Distributed Computation Resources for Earth System Grid Federation (ESGF)

Friday, 19 December 2014
Daniel Duffy1, Charles Doutriaux2 and Dean Norman Williams2, (1)NASA Center for Climate Simulation, Greenbelt, MD, United States, (2)Lawrence Livermore National Laboratory, Livermore, CA, United States
The Intergovernmental Panel on Climate Change (IPCC), prompted by the United Nations General Assembly, has published a series of papers in their Fifth Assessment Report (AR5) on processes, impacts, and mitigations of climate change in 2013. The science used in these reports was generated by an international group of domain experts. They studied various scenarios of climate change through the use of highly complex computer models to simulate the Earth’s climate over long periods of time. The resulting total data of approximately five petabytes are stored in a distributed data grid known as the Earth System Grid Federation (ESGF). Through the ESGF, consumers of the data can find and download data with limited capabilities for server-side processing.

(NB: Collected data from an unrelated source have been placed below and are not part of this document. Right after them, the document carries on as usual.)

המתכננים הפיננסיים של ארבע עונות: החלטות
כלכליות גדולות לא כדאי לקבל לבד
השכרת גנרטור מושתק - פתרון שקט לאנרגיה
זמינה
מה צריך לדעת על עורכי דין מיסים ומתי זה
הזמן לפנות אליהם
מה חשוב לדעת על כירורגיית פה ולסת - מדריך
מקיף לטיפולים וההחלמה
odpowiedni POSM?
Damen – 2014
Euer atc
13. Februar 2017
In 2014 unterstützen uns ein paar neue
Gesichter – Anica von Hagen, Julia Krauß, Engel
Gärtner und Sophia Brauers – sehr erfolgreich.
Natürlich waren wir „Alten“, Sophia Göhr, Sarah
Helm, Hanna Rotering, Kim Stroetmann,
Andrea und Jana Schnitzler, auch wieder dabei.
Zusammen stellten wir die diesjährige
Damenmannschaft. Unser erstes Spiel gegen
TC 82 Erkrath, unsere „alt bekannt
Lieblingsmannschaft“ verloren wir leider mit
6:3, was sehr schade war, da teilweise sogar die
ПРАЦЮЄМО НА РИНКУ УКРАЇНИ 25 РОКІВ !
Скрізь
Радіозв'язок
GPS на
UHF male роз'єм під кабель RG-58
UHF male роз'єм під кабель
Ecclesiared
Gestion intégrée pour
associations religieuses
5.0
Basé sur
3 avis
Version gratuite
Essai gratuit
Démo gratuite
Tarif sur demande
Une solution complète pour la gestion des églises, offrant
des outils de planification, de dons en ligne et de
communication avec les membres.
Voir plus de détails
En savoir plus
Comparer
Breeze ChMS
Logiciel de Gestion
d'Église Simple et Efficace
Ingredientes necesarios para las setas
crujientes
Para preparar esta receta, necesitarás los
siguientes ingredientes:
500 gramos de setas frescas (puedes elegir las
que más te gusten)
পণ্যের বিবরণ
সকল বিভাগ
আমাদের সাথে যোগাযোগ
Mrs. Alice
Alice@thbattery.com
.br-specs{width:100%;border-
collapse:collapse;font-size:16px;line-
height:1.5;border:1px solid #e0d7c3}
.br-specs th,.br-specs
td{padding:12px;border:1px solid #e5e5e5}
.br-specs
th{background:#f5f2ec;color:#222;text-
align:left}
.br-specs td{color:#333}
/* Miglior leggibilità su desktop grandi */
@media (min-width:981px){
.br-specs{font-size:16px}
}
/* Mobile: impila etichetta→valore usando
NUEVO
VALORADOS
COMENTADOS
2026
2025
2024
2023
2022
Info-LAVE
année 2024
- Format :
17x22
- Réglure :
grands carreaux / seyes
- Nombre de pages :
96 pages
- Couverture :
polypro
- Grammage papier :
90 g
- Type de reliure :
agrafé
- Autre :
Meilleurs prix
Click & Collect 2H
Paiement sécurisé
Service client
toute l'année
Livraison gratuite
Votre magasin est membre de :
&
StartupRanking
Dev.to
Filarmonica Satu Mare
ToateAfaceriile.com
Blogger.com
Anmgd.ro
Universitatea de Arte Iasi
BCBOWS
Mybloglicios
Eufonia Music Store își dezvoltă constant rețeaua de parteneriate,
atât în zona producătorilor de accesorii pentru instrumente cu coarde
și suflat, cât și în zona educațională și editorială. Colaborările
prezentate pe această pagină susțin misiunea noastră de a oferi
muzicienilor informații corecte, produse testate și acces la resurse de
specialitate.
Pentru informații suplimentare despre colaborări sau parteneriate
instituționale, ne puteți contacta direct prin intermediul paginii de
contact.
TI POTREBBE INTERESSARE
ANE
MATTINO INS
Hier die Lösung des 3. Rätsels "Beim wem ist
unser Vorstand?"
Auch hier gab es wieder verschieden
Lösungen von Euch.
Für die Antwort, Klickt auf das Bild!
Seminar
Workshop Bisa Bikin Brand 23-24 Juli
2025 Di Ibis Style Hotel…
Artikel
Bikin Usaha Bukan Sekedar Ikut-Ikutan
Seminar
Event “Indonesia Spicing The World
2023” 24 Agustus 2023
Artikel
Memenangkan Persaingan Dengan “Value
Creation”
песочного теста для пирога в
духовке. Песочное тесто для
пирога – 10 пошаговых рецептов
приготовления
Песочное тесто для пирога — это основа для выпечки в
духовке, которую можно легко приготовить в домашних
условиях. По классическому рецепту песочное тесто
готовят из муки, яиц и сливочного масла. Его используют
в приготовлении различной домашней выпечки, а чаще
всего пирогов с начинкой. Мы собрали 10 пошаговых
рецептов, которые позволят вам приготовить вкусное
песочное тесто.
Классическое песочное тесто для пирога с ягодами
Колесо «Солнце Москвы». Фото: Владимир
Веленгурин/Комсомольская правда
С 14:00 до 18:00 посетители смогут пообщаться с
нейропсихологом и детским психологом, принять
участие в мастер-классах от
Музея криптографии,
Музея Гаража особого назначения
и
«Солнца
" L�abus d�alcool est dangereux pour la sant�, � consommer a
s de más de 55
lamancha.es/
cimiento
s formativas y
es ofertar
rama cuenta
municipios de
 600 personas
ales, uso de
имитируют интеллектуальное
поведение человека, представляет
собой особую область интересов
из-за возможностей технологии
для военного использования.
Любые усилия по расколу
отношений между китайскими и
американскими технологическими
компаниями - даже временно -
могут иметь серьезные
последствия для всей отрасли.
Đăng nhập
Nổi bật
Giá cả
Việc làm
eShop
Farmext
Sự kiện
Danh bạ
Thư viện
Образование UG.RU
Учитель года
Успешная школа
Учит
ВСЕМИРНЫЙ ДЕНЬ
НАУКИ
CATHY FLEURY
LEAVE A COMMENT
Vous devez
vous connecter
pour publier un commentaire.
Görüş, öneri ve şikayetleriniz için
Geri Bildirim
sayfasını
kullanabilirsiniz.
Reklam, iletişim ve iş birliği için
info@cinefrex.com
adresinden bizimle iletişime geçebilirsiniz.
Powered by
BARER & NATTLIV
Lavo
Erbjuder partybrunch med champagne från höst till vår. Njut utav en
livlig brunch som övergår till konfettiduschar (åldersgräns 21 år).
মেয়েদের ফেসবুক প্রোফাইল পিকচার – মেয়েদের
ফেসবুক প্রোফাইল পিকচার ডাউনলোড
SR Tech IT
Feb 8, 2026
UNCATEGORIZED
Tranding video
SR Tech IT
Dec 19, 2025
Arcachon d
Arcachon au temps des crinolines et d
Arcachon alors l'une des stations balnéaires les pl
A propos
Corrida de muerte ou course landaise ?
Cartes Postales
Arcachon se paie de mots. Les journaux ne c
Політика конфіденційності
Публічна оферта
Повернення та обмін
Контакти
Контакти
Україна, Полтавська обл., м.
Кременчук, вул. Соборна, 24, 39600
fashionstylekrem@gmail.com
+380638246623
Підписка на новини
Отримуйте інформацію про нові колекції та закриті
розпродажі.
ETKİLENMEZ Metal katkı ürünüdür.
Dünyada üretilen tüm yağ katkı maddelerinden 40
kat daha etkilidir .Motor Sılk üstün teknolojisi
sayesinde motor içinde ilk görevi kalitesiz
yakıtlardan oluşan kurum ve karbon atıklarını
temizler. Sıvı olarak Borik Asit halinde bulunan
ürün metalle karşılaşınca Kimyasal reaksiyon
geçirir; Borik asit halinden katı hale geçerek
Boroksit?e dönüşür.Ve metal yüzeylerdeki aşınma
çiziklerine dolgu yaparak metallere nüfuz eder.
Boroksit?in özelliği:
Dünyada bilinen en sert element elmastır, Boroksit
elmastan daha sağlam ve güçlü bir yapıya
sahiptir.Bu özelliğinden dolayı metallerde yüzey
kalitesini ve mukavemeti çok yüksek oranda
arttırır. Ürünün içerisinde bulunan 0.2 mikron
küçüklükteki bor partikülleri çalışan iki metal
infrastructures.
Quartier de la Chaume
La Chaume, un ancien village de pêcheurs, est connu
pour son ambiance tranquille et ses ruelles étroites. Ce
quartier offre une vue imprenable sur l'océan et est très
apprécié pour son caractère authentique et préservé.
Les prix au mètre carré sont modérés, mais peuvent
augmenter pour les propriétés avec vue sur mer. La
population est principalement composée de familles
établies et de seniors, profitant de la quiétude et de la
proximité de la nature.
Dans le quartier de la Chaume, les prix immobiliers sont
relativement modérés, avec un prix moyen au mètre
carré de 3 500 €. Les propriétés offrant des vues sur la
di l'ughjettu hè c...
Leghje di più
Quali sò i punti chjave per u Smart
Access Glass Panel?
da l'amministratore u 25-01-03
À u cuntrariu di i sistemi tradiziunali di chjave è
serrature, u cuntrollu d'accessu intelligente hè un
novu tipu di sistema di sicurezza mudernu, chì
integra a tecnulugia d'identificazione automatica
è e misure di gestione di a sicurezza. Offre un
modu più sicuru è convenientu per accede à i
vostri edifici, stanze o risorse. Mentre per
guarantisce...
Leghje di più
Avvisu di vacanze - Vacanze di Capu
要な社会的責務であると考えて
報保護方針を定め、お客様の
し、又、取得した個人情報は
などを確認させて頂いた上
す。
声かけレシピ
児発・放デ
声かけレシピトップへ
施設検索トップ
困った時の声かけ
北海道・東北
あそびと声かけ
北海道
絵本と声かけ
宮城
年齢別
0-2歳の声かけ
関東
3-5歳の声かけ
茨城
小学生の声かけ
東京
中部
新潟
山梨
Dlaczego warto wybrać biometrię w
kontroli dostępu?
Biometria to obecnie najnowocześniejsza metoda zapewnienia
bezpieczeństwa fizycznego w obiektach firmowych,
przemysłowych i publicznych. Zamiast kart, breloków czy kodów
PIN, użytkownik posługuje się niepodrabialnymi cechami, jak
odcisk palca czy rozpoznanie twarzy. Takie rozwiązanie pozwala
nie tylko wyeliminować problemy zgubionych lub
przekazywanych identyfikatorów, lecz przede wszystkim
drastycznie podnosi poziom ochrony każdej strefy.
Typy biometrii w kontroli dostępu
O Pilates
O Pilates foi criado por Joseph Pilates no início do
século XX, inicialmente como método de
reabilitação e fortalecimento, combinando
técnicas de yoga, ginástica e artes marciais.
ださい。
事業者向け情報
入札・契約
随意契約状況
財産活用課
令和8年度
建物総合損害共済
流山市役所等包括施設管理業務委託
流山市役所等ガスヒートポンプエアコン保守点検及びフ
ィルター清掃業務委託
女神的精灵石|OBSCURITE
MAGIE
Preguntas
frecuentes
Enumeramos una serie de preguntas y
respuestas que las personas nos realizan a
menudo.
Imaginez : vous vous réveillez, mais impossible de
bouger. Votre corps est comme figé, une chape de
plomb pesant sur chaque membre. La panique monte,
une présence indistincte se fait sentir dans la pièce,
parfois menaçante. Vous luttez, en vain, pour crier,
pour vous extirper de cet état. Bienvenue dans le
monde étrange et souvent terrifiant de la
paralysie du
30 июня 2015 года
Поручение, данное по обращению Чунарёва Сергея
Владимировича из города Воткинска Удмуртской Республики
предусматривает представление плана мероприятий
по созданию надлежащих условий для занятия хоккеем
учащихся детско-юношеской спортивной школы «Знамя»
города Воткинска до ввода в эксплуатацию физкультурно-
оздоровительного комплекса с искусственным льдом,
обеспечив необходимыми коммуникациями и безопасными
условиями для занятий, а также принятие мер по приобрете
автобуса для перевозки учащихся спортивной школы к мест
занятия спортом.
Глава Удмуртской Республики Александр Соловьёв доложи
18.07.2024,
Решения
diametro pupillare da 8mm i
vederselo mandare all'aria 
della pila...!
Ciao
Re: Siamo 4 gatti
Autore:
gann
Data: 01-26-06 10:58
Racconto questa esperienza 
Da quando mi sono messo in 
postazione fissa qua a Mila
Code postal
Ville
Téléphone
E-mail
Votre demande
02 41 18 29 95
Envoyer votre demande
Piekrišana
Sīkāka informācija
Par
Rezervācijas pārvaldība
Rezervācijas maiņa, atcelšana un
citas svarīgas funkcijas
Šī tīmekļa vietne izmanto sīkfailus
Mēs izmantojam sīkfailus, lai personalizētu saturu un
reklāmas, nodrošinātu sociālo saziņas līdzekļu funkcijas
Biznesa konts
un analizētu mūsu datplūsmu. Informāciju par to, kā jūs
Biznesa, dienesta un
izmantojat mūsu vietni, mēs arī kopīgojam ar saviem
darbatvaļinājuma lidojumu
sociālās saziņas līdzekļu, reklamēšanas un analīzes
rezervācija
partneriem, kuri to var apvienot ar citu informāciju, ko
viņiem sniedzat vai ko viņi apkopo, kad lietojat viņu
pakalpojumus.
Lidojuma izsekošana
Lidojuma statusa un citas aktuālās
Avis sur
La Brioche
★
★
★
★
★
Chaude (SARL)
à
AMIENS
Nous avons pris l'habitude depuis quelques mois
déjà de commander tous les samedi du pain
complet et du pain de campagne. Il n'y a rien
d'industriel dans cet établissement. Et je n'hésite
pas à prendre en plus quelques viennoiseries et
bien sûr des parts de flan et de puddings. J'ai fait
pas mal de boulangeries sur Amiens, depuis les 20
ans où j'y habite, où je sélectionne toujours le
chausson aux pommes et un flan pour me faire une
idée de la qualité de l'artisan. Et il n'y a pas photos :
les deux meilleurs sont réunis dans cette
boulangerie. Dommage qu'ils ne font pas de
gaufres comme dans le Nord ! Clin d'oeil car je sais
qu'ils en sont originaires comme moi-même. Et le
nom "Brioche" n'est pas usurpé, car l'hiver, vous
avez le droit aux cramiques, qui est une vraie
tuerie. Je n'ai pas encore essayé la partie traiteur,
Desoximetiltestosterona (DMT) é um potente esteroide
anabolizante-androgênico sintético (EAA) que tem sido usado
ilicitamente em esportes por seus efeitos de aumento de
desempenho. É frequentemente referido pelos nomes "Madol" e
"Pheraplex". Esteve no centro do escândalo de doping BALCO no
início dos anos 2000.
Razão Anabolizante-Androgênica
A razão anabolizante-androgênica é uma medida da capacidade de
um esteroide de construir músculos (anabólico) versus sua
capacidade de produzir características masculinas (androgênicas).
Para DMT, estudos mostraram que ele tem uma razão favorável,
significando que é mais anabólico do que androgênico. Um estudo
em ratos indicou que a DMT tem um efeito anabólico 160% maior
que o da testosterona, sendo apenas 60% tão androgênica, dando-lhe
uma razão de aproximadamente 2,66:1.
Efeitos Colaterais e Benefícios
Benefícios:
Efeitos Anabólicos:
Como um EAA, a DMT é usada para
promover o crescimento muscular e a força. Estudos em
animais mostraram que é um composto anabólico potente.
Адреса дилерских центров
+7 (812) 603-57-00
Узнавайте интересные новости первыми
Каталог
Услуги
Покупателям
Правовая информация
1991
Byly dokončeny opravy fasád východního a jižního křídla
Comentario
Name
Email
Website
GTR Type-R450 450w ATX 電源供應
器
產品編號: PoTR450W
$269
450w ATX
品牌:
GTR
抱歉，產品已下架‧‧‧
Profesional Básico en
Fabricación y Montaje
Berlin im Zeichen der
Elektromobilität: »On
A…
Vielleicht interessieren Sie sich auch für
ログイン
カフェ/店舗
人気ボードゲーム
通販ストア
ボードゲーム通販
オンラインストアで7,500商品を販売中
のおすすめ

The Sixth Assessment Report (AR6) is already in the planning stages and is estimated to create as much as two orders of magnitude more data than the AR5 distributed archive. It is clear that data analysis capabilities currently in use will be inadequate to allow for the necessary science to be done with AR6 data—the data will just be too big. A major paradigm shift from downloading data to local systems to perform data analytics must evolve to moving the analysis routines to the data and performing these computations on distributed platforms. In preparation for this need, the ESGF has started a Compute Working Team (CWT) to create solutions that allow users to perform distributed, high-performance data analytics on the AR6 data. The team will be designing and developing a general Application Programming Interface (API) to enable highly parallel, server-side processing throughout the ESGF data grid. This API will be integrated with multiple analysis and visualization tools, such as the Ultrascale Visualization Climate Data Analysis Tools (UV-CDAT), netCDF Operator (NCO), and others.

This presentation will provide an update on the ESGF CWT’s overall approach toward enabling the necessary storage proximal computational capabilities to study climate change using the AR6 extreme scale distributed data archive. An update on the API will be provided along with a survey of the overall computational approaches being reviewed and studied by the members of the ESGF CWT.